Junho, 2020 - Edição 256

120 anos de nascimento de Gilberto Freyre

O tumultuado mês de março surpreendeu o mundo com a proliferação do Coronavírus (COVID-19), que afugentou o círculo terrestre, afastando tudo de todos. Dia 15 daquele mês, aniversário do mestre Gilberto Freyre, não foram realizadas as homenagens dedicadas aos 120 de nascimento do antropólogo e sociólogo, cultor das relações internacionais e regionais, desde quando vem acontecendo o caos epidêmico deste vírus avassalador

Dentro da minha atual quarentena, isolo-me em reclusão consentida. Com meus 94 anos, além de escrever, faço exercícios para melhorar os movimentos. No ano de 2000, para homenagear o amigo Gilberto Freyre, li o seu livro Casa Grande & Senzala, edição Maia Schmidt, Rio de Janeiro, 1933. A leitura sugestionou-me a fazer uma série de dez pinturas, incorporando os textos e ortografia desta primeira edição. Apena fiz partilhar o meu mundo de imagens plásticas, vivas, coloridas subjacentes ao livro. Com as Cenas Freyreanas, prestei a minha homenagem ao mestre amigo, pela passagem do centenário do seu nascimento, ele que, em vida, me fez tantas louvações, espontaneamente. Escreveu, em jornais do Recife e no Diário Popular de Lisboa, a crônica A propósito de Marly Mota. Gilberto não viu a série Freyreanas.
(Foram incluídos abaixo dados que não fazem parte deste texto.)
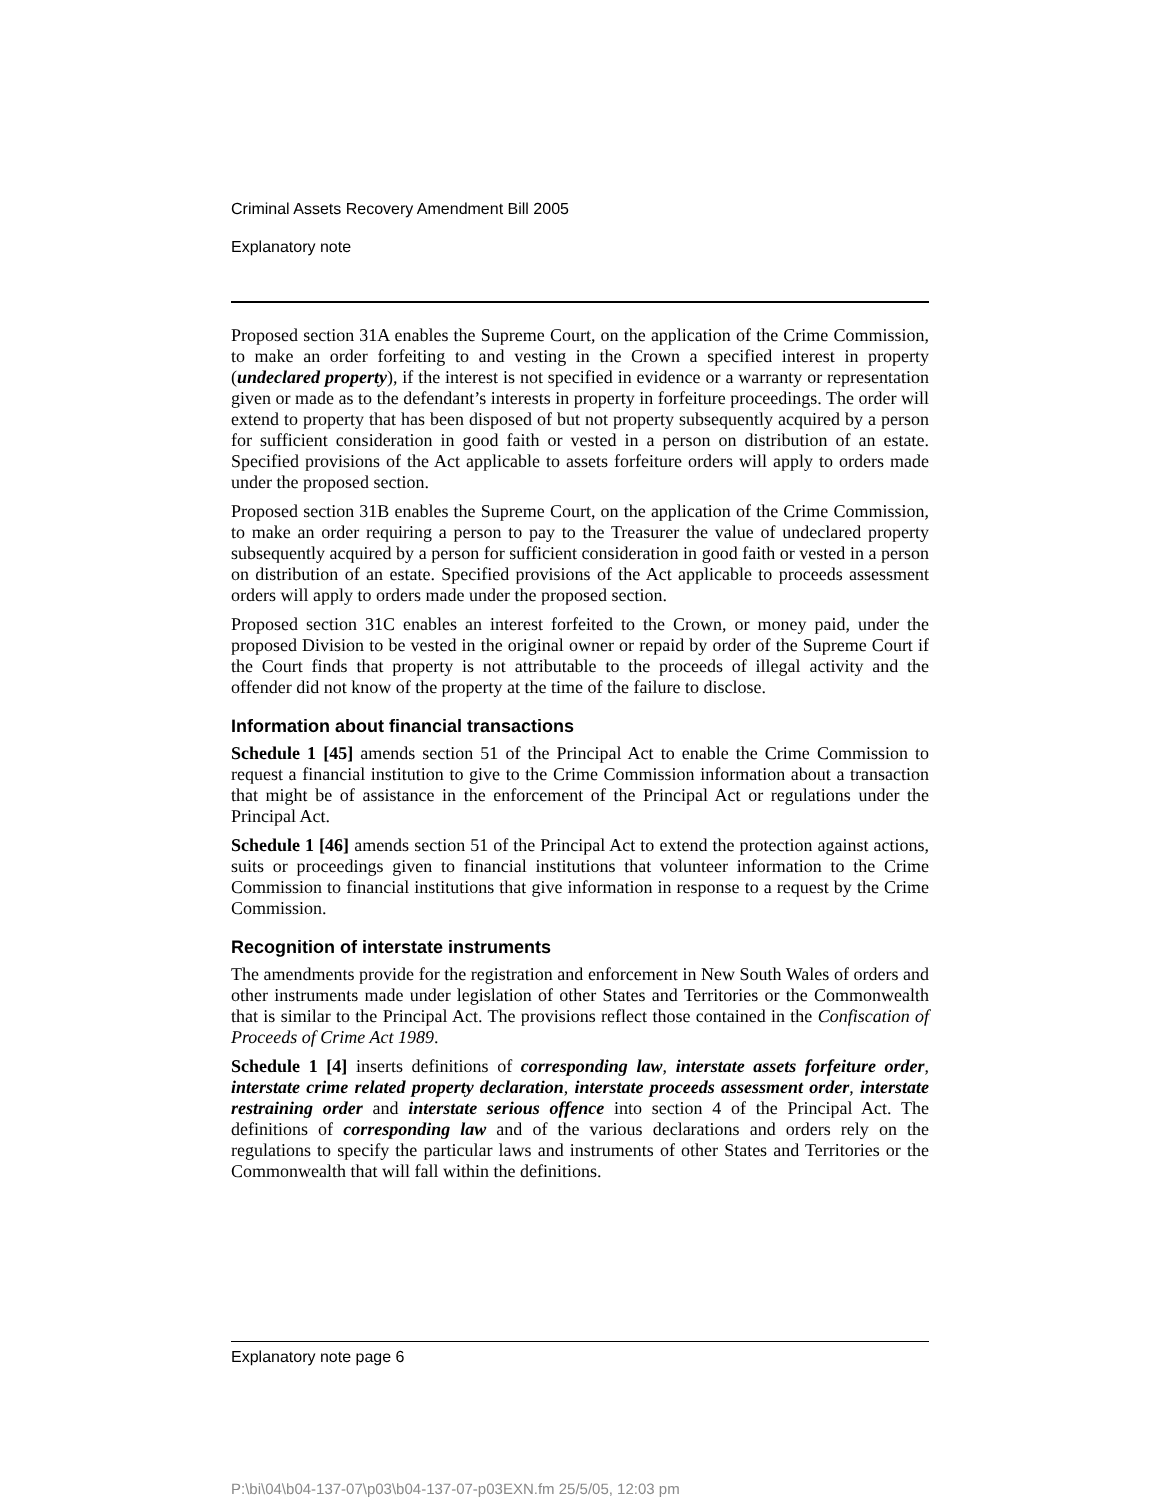Criminal Assets Recovery Amendment Bill 2005
Explanatory note
Proposed section 31A enables the Supreme Court, on the application of the Crime Commission, to make an order forfeiting to and vesting in the Crown a specified interest in property (undeclared property), if the interest is not specified in evidence or a warranty or representation given or made as to the defendant’s interests in property in forfeiture proceedings. The order will extend to property that has been disposed of but not property subsequently acquired by a person for sufficient consideration in good faith or vested in a person on distribution of an estate. Specified provisions of the Act applicable to assets forfeiture orders will apply to orders made under the proposed section.
Proposed section 31B enables the Supreme Court, on the application of the Crime Commission, to make an order requiring a person to pay to the Treasurer the value of undeclared property subsequently acquired by a person for sufficient consideration in good faith or vested in a person on distribution of an estate. Specified provisions of the Act applicable to proceeds assessment orders will apply to orders made under the proposed section.
Proposed section 31C enables an interest forfeited to the Crown, or money paid, under the proposed Division to be vested in the original owner or repaid by order of the Supreme Court if the Court finds that property is not attributable to the proceeds of illegal activity and the offender did not know of the property at the time of the failure to disclose.
Information about financial transactions
Schedule 1 [45] amends section 51 of the Principal Act to enable the Crime Commission to request a financial institution to give to the Crime Commission information about a transaction that might be of assistance in the enforcement of the Principal Act or regulations under the Principal Act.
Schedule 1 [46] amends section 51 of the Principal Act to extend the protection against actions, suits or proceedings given to financial institutions that volunteer information to the Crime Commission to financial institutions that give information in response to a request by the Crime Commission.
Recognition of interstate instruments
The amendments provide for the registration and enforcement in New South Wales of orders and other instruments made under legislation of other States and Territories or the Commonwealth that is similar to the Principal Act. The provisions reflect those contained in the Confiscation of Proceeds of Crime Act 1989.
Schedule 1 [4] inserts definitions of corresponding law, interstate assets forfeiture order, interstate crime related property declaration, interstate proceeds assessment order, interstate restraining order and interstate serious offence into section 4 of the Principal Act. The definitions of corresponding law and of the various declarations and orders rely on the regulations to specify the particular laws and instruments of other States and Territories or the Commonwealth that will fall within the definitions.
Explanatory note page 6
P:\bi\04\b04-137-07\p03\b04-137-07-p03EXN.fm 25/5/05, 12:03 pm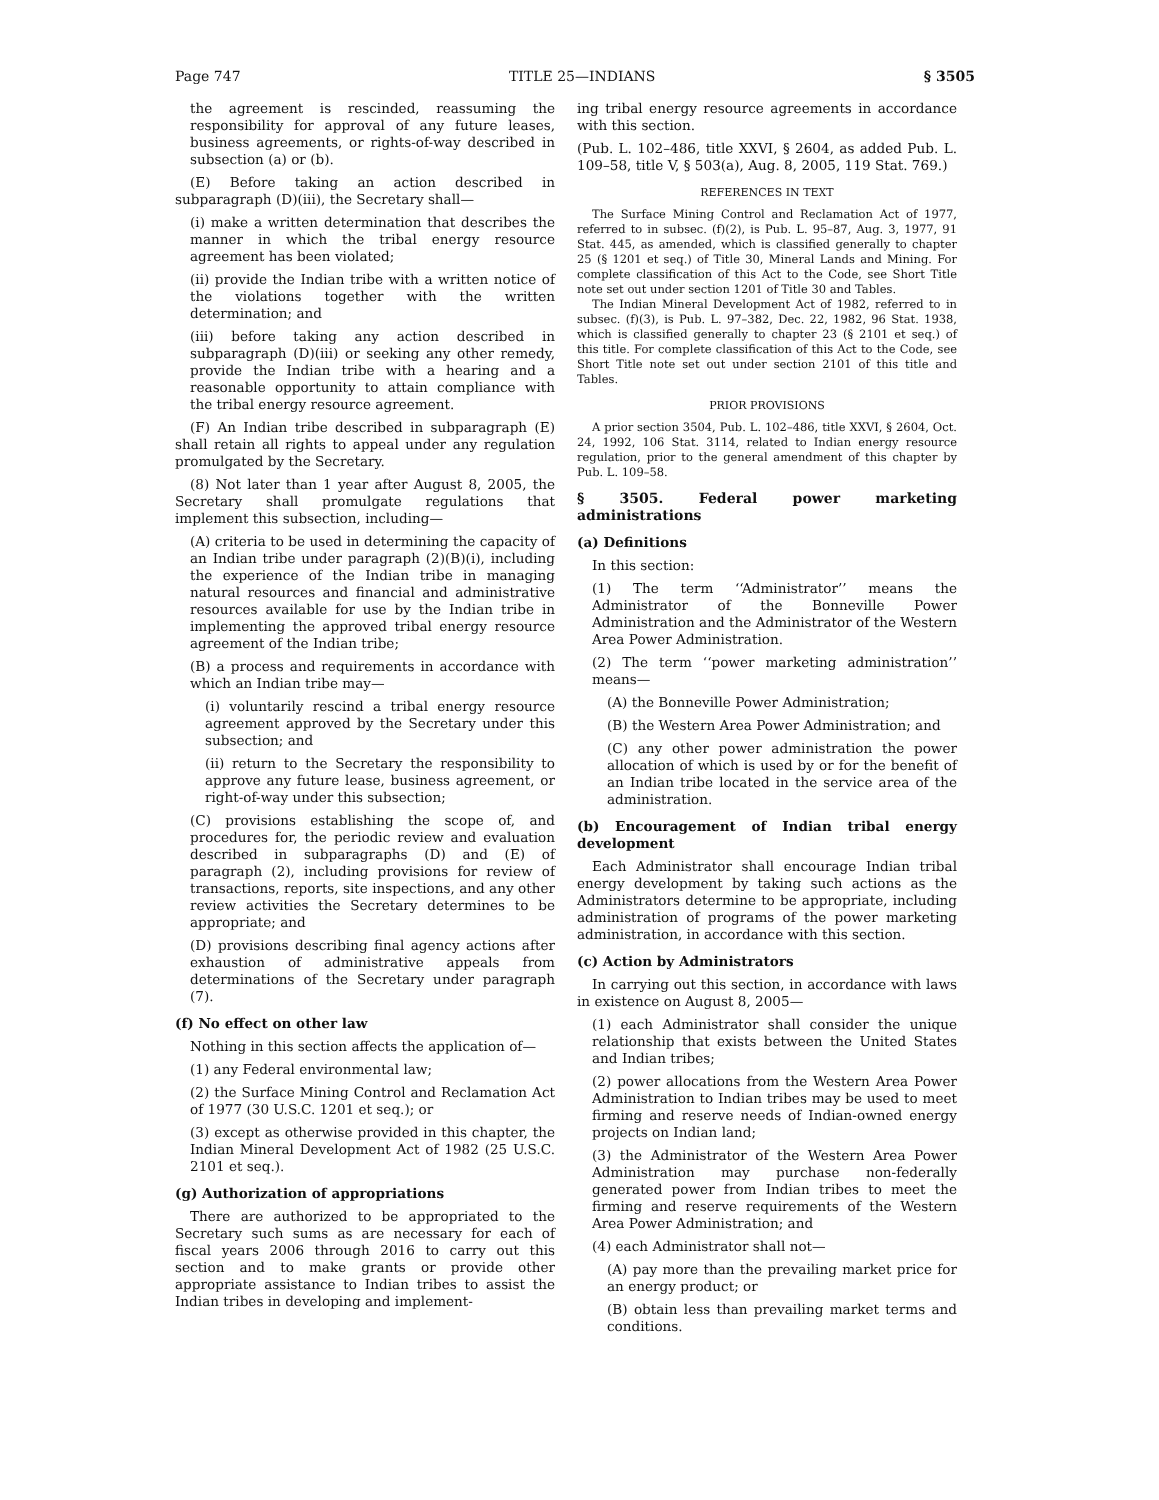Page 747 TITLE 25—INDIANS § 3505
the agreement is rescinded, reassuming the responsibility for approval of any future leases, business agreements, or rights-of-way described in subsection (a) or (b).
(E) Before taking an action described in subparagraph (D)(iii), the Secretary shall—
(i) make a written determination that describes the manner in which the tribal energy resource agreement has been violated;
(ii) provide the Indian tribe with a written notice of the violations together with the written determination; and
(iii) before taking any action described in subparagraph (D)(iii) or seeking any other remedy, provide the Indian tribe with a hearing and a reasonable opportunity to attain compliance with the tribal energy resource agreement.
(F) An Indian tribe described in subparagraph (E) shall retain all rights to appeal under any regulation promulgated by the Secretary.
(8) Not later than 1 year after August 8, 2005, the Secretary shall promulgate regulations that implement this subsection, including—
(A) criteria to be used in determining the capacity of an Indian tribe under paragraph (2)(B)(i), including the experience of the Indian tribe in managing natural resources and financial and administrative resources available for use by the Indian tribe in implementing the approved tribal energy resource agreement of the Indian tribe;
(B) a process and requirements in accordance with which an Indian tribe may—
(i) voluntarily rescind a tribal energy resource agreement approved by the Secretary under this subsection; and
(ii) return to the Secretary the responsibility to approve any future lease, business agreement, or right-of-way under this subsection;
(C) provisions establishing the scope of, and procedures for, the periodic review and evaluation described in subparagraphs (D) and (E) of paragraph (2), including provisions for review of transactions, reports, site inspections, and any other review activities the Secretary determines to be appropriate; and
(D) provisions describing final agency actions after exhaustion of administrative appeals from determinations of the Secretary under paragraph (7).
(f) No effect on other law
Nothing in this section affects the application of—
(1) any Federal environmental law;
(2) the Surface Mining Control and Reclamation Act of 1977 (30 U.S.C. 1201 et seq.); or
(3) except as otherwise provided in this chapter, the Indian Mineral Development Act of 1982 (25 U.S.C. 2101 et seq.).
(g) Authorization of appropriations
There are authorized to be appropriated to the Secretary such sums as are necessary for each of fiscal years 2006 through 2016 to carry out this section and to make grants or provide other appropriate assistance to Indian tribes to assist the Indian tribes in developing and implement-
ing tribal energy resource agreements in accordance with this section.
(Pub. L. 102–486, title XXVI, § 2604, as added Pub. L. 109–58, title V, § 503(a), Aug. 8, 2005, 119 Stat. 769.)
REFERENCES IN TEXT
The Surface Mining Control and Reclamation Act of 1977, referred to in subsec. (f)(2), is Pub. L. 95–87, Aug. 3, 1977, 91 Stat. 445, as amended, which is classified generally to chapter 25 (§ 1201 et seq.) of Title 30, Mineral Lands and Mining. For complete classification of this Act to the Code, see Short Title note set out under section 1201 of Title 30 and Tables.
The Indian Mineral Development Act of 1982, referred to in subsec. (f)(3), is Pub. L. 97–382, Dec. 22, 1982, 96 Stat. 1938, which is classified generally to chapter 23 (§ 2101 et seq.) of this title. For complete classification of this Act to the Code, see Short Title note set out under section 2101 of this title and Tables.
PRIOR PROVISIONS
A prior section 3504, Pub. L. 102–486, title XXVI, § 2604, Oct. 24, 1992, 106 Stat. 3114, related to Indian energy resource regulation, prior to the general amendment of this chapter by Pub. L. 109–58.
§ 3505. Federal power marketing administrations
(a) Definitions
In this section:
(1) The term ‘‘Administrator’’ means the Administrator of the Bonneville Power Administration and the Administrator of the Western Area Power Administration.
(2) The term ‘‘power marketing administration’’ means—
(A) the Bonneville Power Administration;
(B) the Western Area Power Administration; and
(C) any other power administration the power allocation of which is used by or for the benefit of an Indian tribe located in the service area of the administration.
(b) Encouragement of Indian tribal energy development
Each Administrator shall encourage Indian tribal energy development by taking such actions as the Administrators determine to be appropriate, including administration of programs of the power marketing administration, in accordance with this section.
(c) Action by Administrators
In carrying out this section, in accordance with laws in existence on August 8, 2005—
(1) each Administrator shall consider the unique relationship that exists between the United States and Indian tribes;
(2) power allocations from the Western Area Power Administration to Indian tribes may be used to meet firming and reserve needs of Indian-owned energy projects on Indian land;
(3) the Administrator of the Western Area Power Administration may purchase non-federally generated power from Indian tribes to meet the firming and reserve requirements of the Western Area Power Administration; and
(4) each Administrator shall not—
(A) pay more than the prevailing market price for an energy product; or
(B) obtain less than prevailing market terms and conditions.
Esse trabalho de pintura de cenas, antes, já havia produzido e dedicado ao grande Eça de Queiroz, “Cenas Ecianas” e a Mauro Mota, “Cenas Motianas”; que circularam em exposição no Museu do gabinete Português de Leitura do Recife, em galerias de Lisboa, Guimarães e Póvoa de Várzim

O livro À Mesa Com Gilberto Freyre, editado pelo SENAC, em parceria com a Fundação Joaquim Nabuco, na presidência de Fernando Freyre, resgata o gosto e o conhecimento culinário de pratos adaptados à mesa brasileira, ao paladar de Gilberto, um “bom garfo”. Organizado pelo sociólogo Raul Lody, traz relatos do próprio Lody, de Fernando Freyre, Sonia Freyre, da atuante jornalista Leda Rivas, e incluiu também a minha participação com O Solar de Santo Antonio de Apipucos, esfera ambiental de Gilberto Freyre. O mestre não dispensava os seus paletós de lã pied-de-poule, com certo charme contrastando com camisas e gravatas extravagantes, maneira muito sua. Era assim sorridente quando aparecia no patamar da escadaria da sua casa, acolhendo a mim e a Mauro Mota. Pelas salas, tão minhas conhecidas, entre os jacarandás, alguns assinados pelo mestre Beranger, havia uma especialíssima cadeira, peça adquirida por Gilberto, feita por encomenda para acomodar dona Rosa, mulher gorda, madrinha de Joaquim Nabuco, no Engenho Massangana, localizado no município do Cabo, Pernambuco. Gilberto, brincalhão, referindo-se à gorda cadeira, dizia: “Esta servirá à Magdalena.” Lula, o grande pintor, também sugeria para sua mulher, Lourdes. Nas paredes das inúmeras salas, muitos quadros de pintores pernambucanos: Cícero Dias, Lula Cardoso Ayres, Vicente do Rego Monteiro, os meus incluídos, os de Gilberto, com sua captação lírica dos seus calungas. Deu-me um quadro, com a figura de uma escrava. Desde então, está em lugar de destaque na minha sala. Por muito tempo perdi o meu nome de batismo, pois Gilberto chamava-me colega, por ele também ser pintor.

almoço. Gilberto, anfitrião, servindo o seu célebre conhaque de pitangas, dizia ser feito com fórmula secreta, em ritual quase maçônico. À mesa, bons vinhos, boas conversas e o pirão de cozido, prato predileto de Gilberto, que admitia como Nabuco: “nada mais brasileiro que o pirão!” Depois do almoço, ficávamos no terraço em cadeiras preguiçosas e bancos que rodeavam o jardim. Do sítio, vinham os cheiros das resinas das plantas e o canto das cigarras, em final da tarde. Por exigências de Gilberto, não íamos embora tão cedo. Gostava de saber das novidades de sondar segredos. Entre nós, o riso corria largamente com caçoadas irreverentes de Mauro e Gilberto, mestres no assunto. Os dois vinham algum tempo escolhendo e preenchendo o “time dos chatos” do Recife, tenho-os guardado “a sete chaves”.

Resta-me louvar os 120 anos de nascimento do mestre Gilberto Freyre, que trouxe aos amigos uma privilegiada convivência, fazendo-me relembrar as aprazíveis rodas de conversas em tempos sem quarentena.